You can't conjugate cubic roots the same way you do square roots. You don't get the answer you think you get if you multiply $(\sqrt[3]{h+1}-1)(\sqrt[3]{h+1}+1)(\sqrt[3]{h+1}+1)$. Multiply it out and see that you don't get $h+1-1$: $$\begin{align*} \left(\sqrt[3]{h+1}-1\right)\left(\sqrt[3]{h+1}+1\right)\left(\sqrt[3]{h+1}+1\right) &= \left( \sqrt[3]{h+1}^2 - 1\right)\left(\sqrt[3]{h+1}+1\right)\\ &= \sqrt[3]{h+1}^3 + \sqrt[3]{h+1}^2 - \sqrt[3]{h+1} - 1\\ &= h+1 +(h+1)^{2/3} - (h+1)^{1/3} - 1. \end{align*}$$ So you don't get the concellation you think you get.
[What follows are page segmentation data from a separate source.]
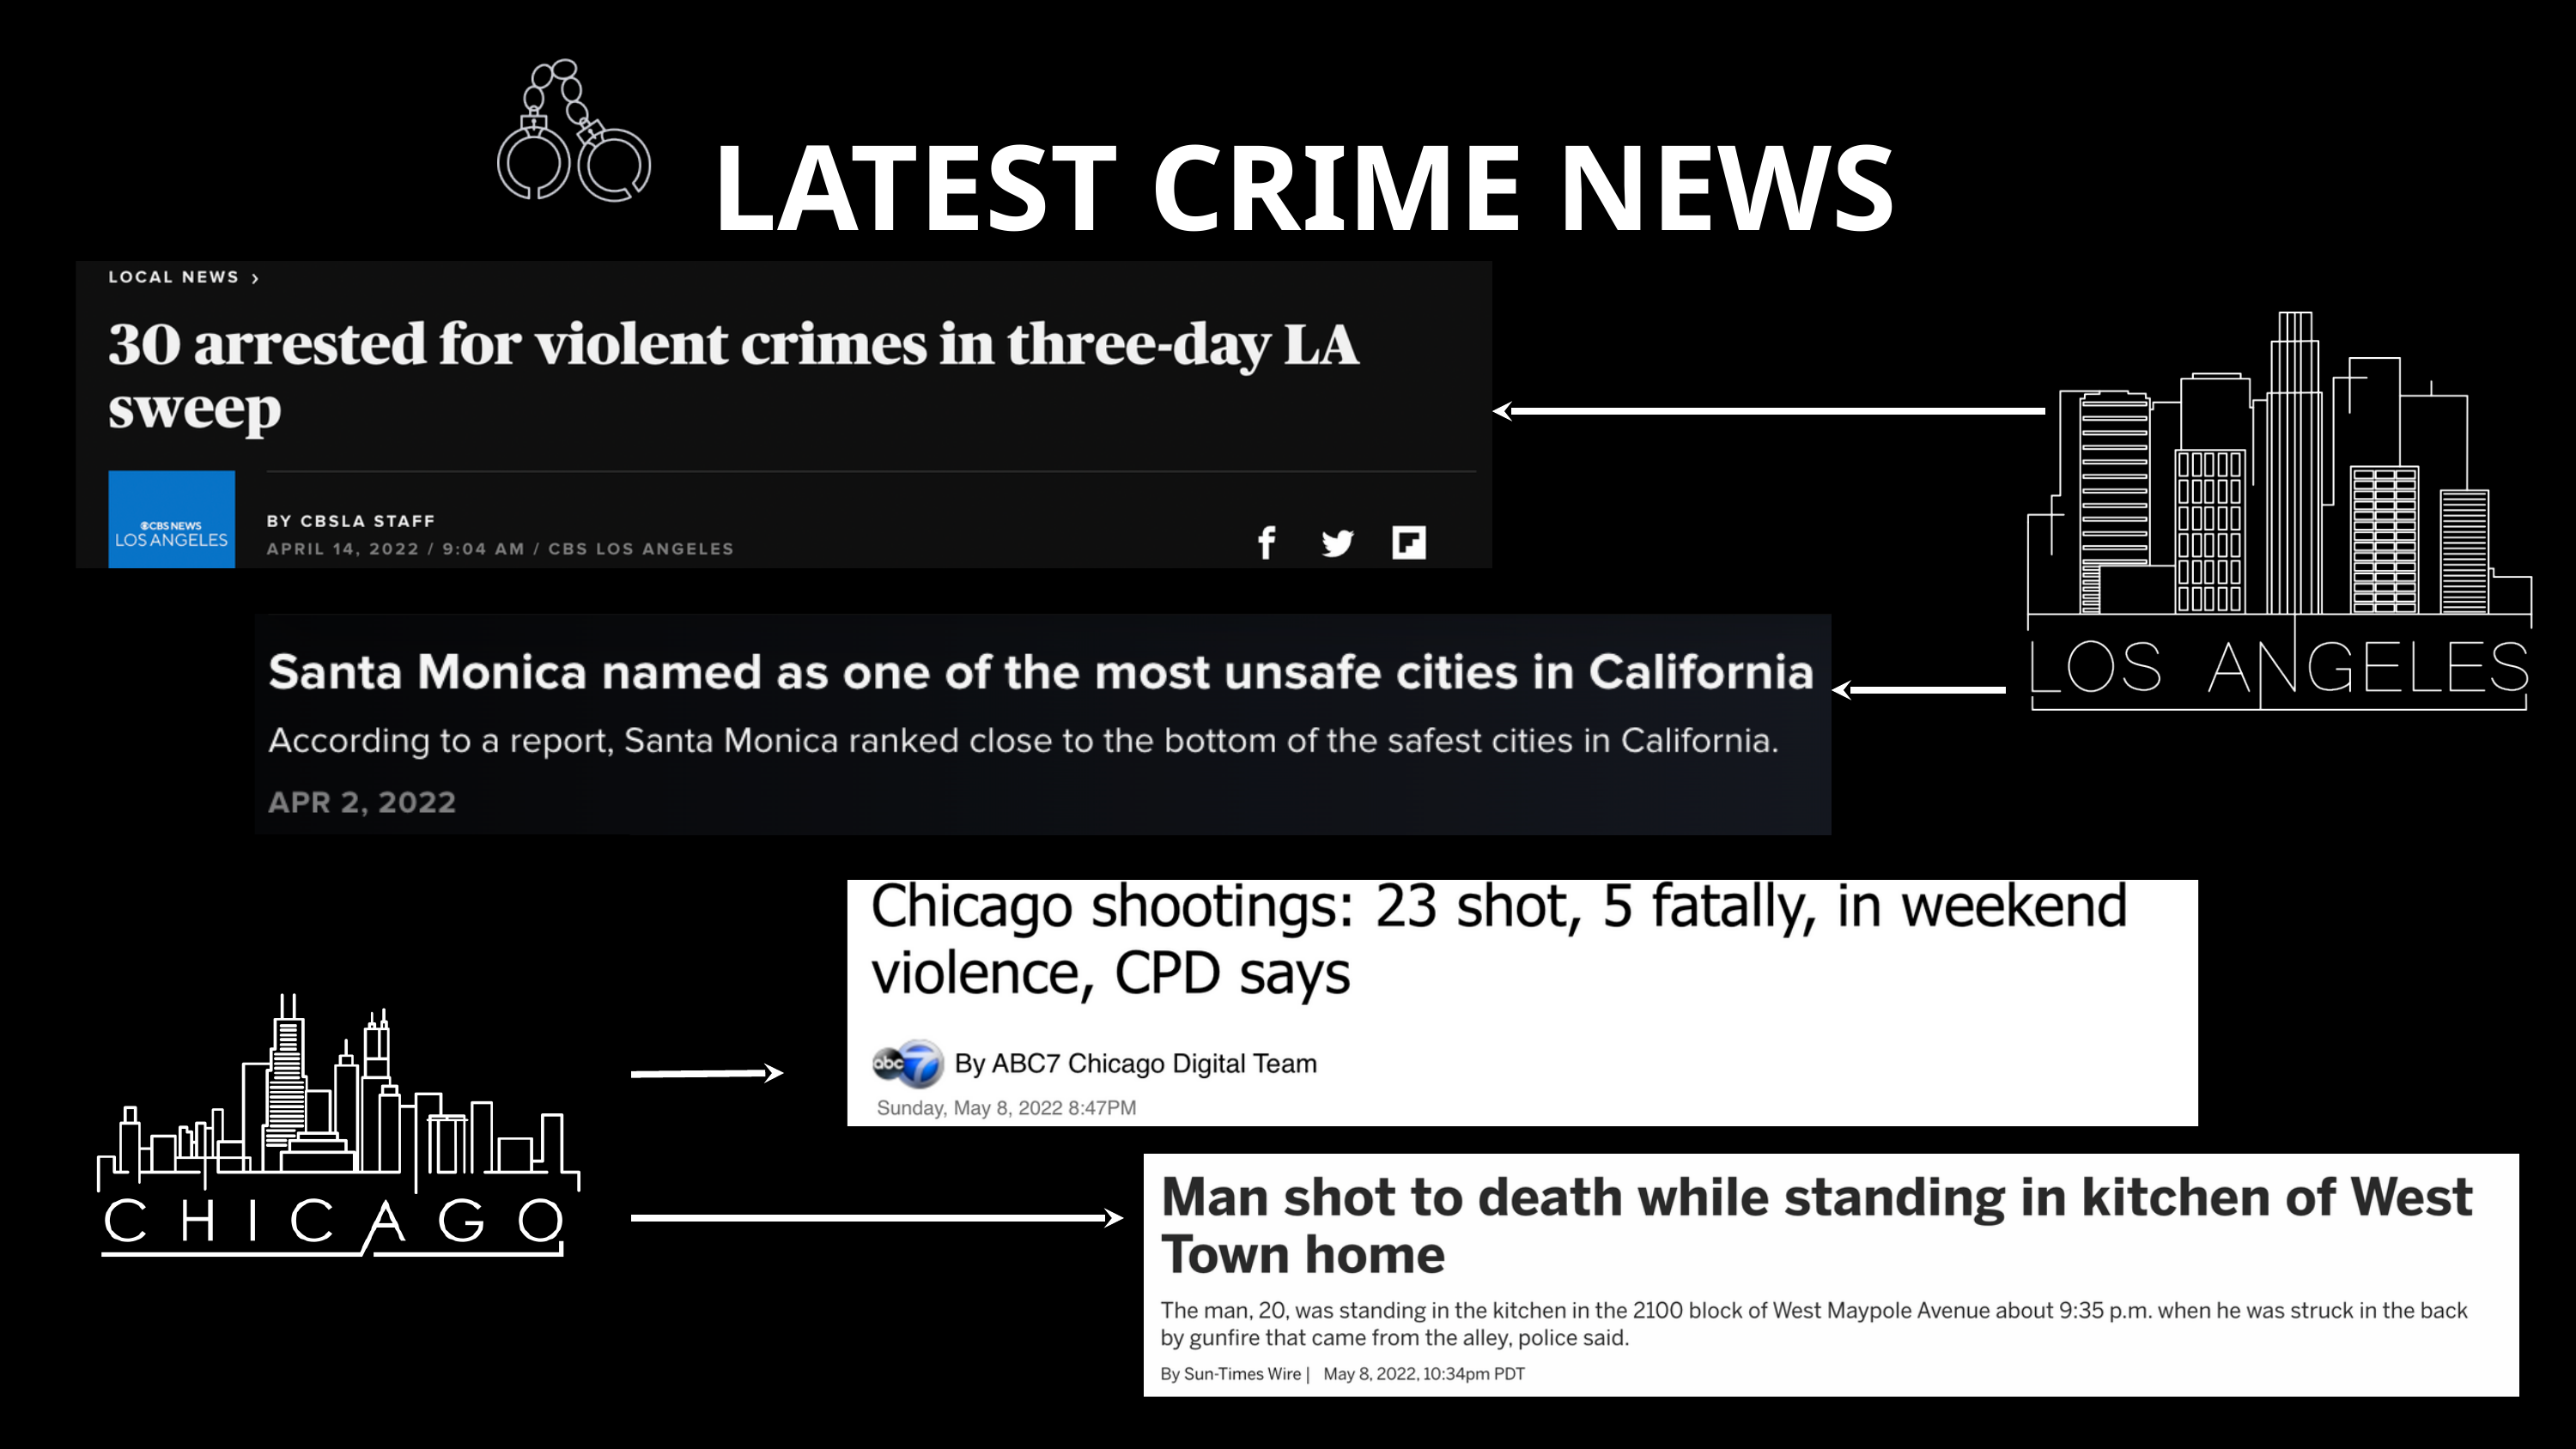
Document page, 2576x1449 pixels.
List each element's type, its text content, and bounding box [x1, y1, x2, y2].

text_box LATEST CRIME NEWS [669, 56, 1940, 255]
picture [497, 58, 655, 205]
picture [76, 260, 1493, 569]
picture [847, 879, 2199, 1126]
picture [2026, 312, 2533, 712]
picture [46, 614, 1832, 1433]
picture [1144, 1154, 2519, 1397]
If you don't know about derivatives yet, you can do a similar trick to the one used for square roots. When dealing with square roots, you are making use of the identity $$(a+b)(a-b) = a^2-b^2.$$ Here, you want to get rid of a cubic root, so you should make use of the identity $$(a-b)(a^2+ab+b^2) = a^3-b^3.$$ So what we want to do is multiply the numerator and denominator by the factor $$\sqrt[3]{h+1}^2 + \sqrt[3]{h+1} + 1$$ (taking $a=\sqrt[3]{h+1}$ and $b=1$) to get the right cancellation. If we do, we get: $$\begin{align*} \lim_{h\to 0}\frac{\sqrt[3]{h+1} - 1}{h} &= \lim_{h\to 0}\frac{((h+1)^{1/3}-1)((h+1)^{2/3} + (h+1)^{1/3}+1)}{h((h+1)^{2/3} + (h+1)^{1/3} + 1)}\\ &= \lim_{h\to 0}\frac{h+1-1}{h((h+1)^{2/3} + (h+1)^{1/3}+1)}\\ &= \lim_{h\to 0}\frac{h}{h((h+1)^{2/3} + (h+1)^{1/3} + 1)}\\ &= \lim_{h\to 0}\frac{1}{(h+1)^{2/3} + (h+1)^{1/3} + 1}\\ &= \frac{1}{\sqrt[3]{1^2} + \sqrt[3]{1} + 1}\\ &= \frac{1}{1+1+1}\\ &= \frac{1}{3}. \end{align*}$$

Answer 2

I think you have multiplied incorrectly. I suppose you want to find $$\lim_{h \to 0 } \frac{(h+1)^{1/3} -1}{h}$$

Note that this is nothing but the derivative of the function $f(x) = (x+1)^{1/3}$ at $x =0$. So your $f'(x) = \frac{1}{3} \cdot (x+1)^{-2/3}$. Now it's easy to see that $f'(0)=\frac{1}{3}$ and so your limit is $\frac{1}{3}$.

Answer 3

The problem is that $(\sqrt[3]{h+1}-1)(\sqrt[3]{h+1}+1)^2$ is not the factorization of $(h+1)-1$, which is the end result you desire. Rather, for cubes, $u^3-1=(u-1)(u^2+u+1)$ is the correct "level higher" version of $u^2-1=(u-1)(u+1)$. Indeed, in general we have $u^n-1=(u-1)(u^{n-1}+\cdots+1)$, which is essentially the geometric sum formula. Therefore you want to evaluate

$$\frac{\sqrt[3]{h+1}-1}{h}\frac{(\sqrt[3]{h+1})^2+\sqrt[3]{h+1}+1}{(\sqrt[3]{h+1})^2+\sqrt[3]{h+1}+1}=\frac{(\sqrt[3]{h+1})^3-1}{h\big((\sqrt[3]{h+1})^2+\sqrt[3]{h+1}+1\big)}$$

at $h=0$ (note we have $u=\sqrt[3]{h+1}$ here), which I have faith you can do. :-)

Answer 4

Another way without knowing before hand the derivative:$$A^3-1=(A-1)(A^2+A+1)\Longrightarrow A-1=\frac{A^3-1}{A^2+A+1}$$and putting $\,A=\sqrt[3]{h+1}\,$ one gets:$$\frac{\sqrt[3]{h+1}-1}{h}=\frac{\rlap{/}{h}+1-1}{\rlap{/}{h}\left(\sqrt[3]{(h+1)^2}+\sqrt[3]{h+1}+1\right)}\to\frac{1}{1+1+1}=\frac{1}{3}$$